JMX’s unique product management system easily displays the same product in different “packages” on different websites. A Kaufman lighthouse might be billed as an “Amish lighthouse” on one site, a “nautical lighthouse” on another, an “outdoors lighthouse” on another. That diversity allowed the company to sell the same product to customers hunting online with very different searches and keywords. The company also focused heavily on building organic traffic from Google, not by advertising.
But online shopping has evolved.
“Our products are quite different from a pillow or electronic products,” says Xue, 42, a co-owner and the company’s vice president of international business. DutchCrafters furniture can be customized in a number of ways, with different woods, sizes and varnishes available. “We have 10,000 products, and each product has anywhere from a dozen to 100 different combinations,” Xue says. It was vital to develop a custom interface to let customers easily navigate through those options.
Getting customers to the site also has changed dramatically. In 2011, Google rolled out major updates to ranking search results, installing a system that looked at hundreds of factors to identify top websites. JMX began working with outside companies to optimize its search results and also invested in creating a website that works seamlessly on desktops, cell phones and tablets. More than 50 percent of traffic to the DutchCrafters site is now coming from mobile phones and tablets.
On the supplier end, JMX works with craftsmen who frequently don’t use email. “Some of them will only take paper,” Xue says. “We have to contact someone in their area and they will print out the email or fax and go deliver the message.”
Issues like that force the company, and customers, to embrace a slower process than with most online sales sites. A customer typically waits between six and eight weeks between ordering a piece of furniture and receiving it. JMX’s dedication to unhurried, painstaking craftsmanship has set it apart from the rush-rush, deliver-it-yesterday ethos of Amazon.com, a company whose immense power looms over any discussion of online commerce. JMX products are highly customizable and only built after the customer places an order.
“You’re not getting it tomorrow; you’re not getting it next week,” Miller says. “This product is Old World. It takes a long time. A lot of our customers actually find value in that because it’s so different, sort of a novelty.”

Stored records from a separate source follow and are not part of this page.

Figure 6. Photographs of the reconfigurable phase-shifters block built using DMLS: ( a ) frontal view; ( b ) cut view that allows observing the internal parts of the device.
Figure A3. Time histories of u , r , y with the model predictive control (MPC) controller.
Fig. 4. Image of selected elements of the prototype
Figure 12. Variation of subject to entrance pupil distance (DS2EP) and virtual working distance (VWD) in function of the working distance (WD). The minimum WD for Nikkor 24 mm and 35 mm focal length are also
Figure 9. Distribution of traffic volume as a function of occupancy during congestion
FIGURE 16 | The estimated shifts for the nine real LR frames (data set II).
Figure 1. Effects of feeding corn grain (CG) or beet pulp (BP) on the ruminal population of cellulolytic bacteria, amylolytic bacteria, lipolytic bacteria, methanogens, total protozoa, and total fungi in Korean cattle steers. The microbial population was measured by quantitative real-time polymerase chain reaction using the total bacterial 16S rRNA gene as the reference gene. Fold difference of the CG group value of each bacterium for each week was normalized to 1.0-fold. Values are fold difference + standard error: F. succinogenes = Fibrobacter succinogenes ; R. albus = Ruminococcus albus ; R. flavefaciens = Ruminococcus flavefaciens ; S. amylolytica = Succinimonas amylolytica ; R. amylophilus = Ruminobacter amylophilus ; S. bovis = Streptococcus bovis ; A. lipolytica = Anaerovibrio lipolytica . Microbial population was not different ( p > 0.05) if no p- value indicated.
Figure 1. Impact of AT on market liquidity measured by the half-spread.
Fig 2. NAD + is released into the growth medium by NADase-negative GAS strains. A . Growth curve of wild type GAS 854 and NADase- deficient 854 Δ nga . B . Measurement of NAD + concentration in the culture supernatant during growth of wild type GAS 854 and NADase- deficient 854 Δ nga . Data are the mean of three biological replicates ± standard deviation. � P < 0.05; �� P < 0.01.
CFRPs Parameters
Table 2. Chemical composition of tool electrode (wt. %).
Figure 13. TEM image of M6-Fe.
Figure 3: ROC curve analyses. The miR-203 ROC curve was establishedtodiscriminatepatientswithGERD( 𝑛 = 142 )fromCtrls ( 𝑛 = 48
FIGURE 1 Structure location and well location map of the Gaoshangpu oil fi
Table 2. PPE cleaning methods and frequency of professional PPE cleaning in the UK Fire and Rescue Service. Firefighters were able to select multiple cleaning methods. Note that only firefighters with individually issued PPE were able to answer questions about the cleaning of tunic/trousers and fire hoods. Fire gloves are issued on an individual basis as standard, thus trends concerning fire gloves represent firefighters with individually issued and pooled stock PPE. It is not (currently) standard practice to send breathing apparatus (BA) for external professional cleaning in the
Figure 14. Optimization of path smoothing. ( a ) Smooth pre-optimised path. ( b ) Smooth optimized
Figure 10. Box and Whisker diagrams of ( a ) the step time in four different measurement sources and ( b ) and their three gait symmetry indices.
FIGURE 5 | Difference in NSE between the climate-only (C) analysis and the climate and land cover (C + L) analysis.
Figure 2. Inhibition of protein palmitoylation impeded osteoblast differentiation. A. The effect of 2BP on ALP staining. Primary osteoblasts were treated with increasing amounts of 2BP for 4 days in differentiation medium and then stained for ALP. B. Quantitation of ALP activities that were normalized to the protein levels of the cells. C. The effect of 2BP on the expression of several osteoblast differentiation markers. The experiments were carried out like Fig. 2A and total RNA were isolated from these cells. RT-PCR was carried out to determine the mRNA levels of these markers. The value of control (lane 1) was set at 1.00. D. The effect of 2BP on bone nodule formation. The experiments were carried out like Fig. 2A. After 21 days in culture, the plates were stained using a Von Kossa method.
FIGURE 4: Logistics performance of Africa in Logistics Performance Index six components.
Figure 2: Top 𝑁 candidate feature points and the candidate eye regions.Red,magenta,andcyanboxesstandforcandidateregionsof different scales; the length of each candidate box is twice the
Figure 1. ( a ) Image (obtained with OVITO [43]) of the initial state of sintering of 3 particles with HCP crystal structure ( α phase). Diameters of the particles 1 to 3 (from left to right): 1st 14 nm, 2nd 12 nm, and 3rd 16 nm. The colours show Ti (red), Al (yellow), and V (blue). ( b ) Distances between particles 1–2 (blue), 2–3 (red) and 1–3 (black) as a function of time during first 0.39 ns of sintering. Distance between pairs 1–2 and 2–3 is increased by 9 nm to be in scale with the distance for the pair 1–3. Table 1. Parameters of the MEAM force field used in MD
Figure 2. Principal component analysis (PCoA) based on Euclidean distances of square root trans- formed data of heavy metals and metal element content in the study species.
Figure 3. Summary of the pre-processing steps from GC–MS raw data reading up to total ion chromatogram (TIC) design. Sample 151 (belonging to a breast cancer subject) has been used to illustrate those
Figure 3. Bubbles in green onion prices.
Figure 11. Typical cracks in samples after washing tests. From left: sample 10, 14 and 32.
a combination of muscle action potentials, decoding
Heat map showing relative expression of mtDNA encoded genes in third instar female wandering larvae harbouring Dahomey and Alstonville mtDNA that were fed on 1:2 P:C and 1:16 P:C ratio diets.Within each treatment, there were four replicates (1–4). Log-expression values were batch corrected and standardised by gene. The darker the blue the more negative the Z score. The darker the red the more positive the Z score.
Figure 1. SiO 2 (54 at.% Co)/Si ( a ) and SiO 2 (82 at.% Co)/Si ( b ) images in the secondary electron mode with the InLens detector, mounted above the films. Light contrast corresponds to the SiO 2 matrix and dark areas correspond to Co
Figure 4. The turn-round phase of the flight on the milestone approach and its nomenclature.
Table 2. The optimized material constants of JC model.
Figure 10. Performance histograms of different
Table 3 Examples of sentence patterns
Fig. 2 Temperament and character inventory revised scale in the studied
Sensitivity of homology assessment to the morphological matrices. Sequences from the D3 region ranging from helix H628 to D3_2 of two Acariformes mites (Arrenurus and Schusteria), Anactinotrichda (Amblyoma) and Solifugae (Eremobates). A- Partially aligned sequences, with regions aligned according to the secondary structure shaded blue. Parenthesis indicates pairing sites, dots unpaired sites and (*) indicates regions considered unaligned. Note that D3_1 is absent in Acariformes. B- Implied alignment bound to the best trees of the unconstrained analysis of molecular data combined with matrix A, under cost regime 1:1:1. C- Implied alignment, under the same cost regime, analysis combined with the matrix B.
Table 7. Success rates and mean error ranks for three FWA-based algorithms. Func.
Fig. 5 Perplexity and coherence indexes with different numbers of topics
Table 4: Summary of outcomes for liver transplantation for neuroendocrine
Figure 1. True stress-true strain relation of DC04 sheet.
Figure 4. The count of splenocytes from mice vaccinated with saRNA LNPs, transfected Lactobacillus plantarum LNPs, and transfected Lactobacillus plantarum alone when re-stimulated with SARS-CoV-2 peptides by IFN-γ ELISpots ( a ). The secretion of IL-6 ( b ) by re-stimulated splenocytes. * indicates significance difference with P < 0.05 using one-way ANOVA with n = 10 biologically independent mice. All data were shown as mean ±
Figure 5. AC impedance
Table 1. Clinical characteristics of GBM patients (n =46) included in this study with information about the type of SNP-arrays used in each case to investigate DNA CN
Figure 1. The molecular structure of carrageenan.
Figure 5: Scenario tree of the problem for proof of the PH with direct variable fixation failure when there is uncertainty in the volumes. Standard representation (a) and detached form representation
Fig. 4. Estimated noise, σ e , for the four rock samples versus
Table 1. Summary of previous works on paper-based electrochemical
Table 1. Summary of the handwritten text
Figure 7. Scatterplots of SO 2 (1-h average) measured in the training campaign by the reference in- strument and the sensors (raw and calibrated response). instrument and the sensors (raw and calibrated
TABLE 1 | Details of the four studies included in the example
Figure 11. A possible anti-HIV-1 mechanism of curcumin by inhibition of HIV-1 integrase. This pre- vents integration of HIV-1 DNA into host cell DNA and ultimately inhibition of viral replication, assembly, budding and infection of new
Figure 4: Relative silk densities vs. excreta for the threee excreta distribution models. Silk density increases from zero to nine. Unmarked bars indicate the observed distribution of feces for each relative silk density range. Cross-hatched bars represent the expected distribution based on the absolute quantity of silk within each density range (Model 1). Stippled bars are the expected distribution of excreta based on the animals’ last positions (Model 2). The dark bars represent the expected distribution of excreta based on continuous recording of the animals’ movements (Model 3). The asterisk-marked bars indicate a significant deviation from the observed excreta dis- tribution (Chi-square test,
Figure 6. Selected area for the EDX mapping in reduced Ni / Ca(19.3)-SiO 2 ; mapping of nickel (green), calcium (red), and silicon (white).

JMX’s 25 sales, service, administrative and marketing employees work in an office above the furniture displays. Miller wants the new showroom to cover its costs this year, and is also hoping to more aggressively pursue business-to-business opportunities like supplying furniture for restaurant chains. He’d like to concentrate on growing some of the company’s other brands, like its bamboo furniture division, JMX Bamboo. (DutchCrafters currently makes up 90 percent of JMX’s business.) The company also wants to invest in creating videos that tell stories about the company and its woodworkers.
Viral videos about Amish crafters? Might sound like a stretch. But JMX’s growing success shows that Old World and new media can come together and thrive.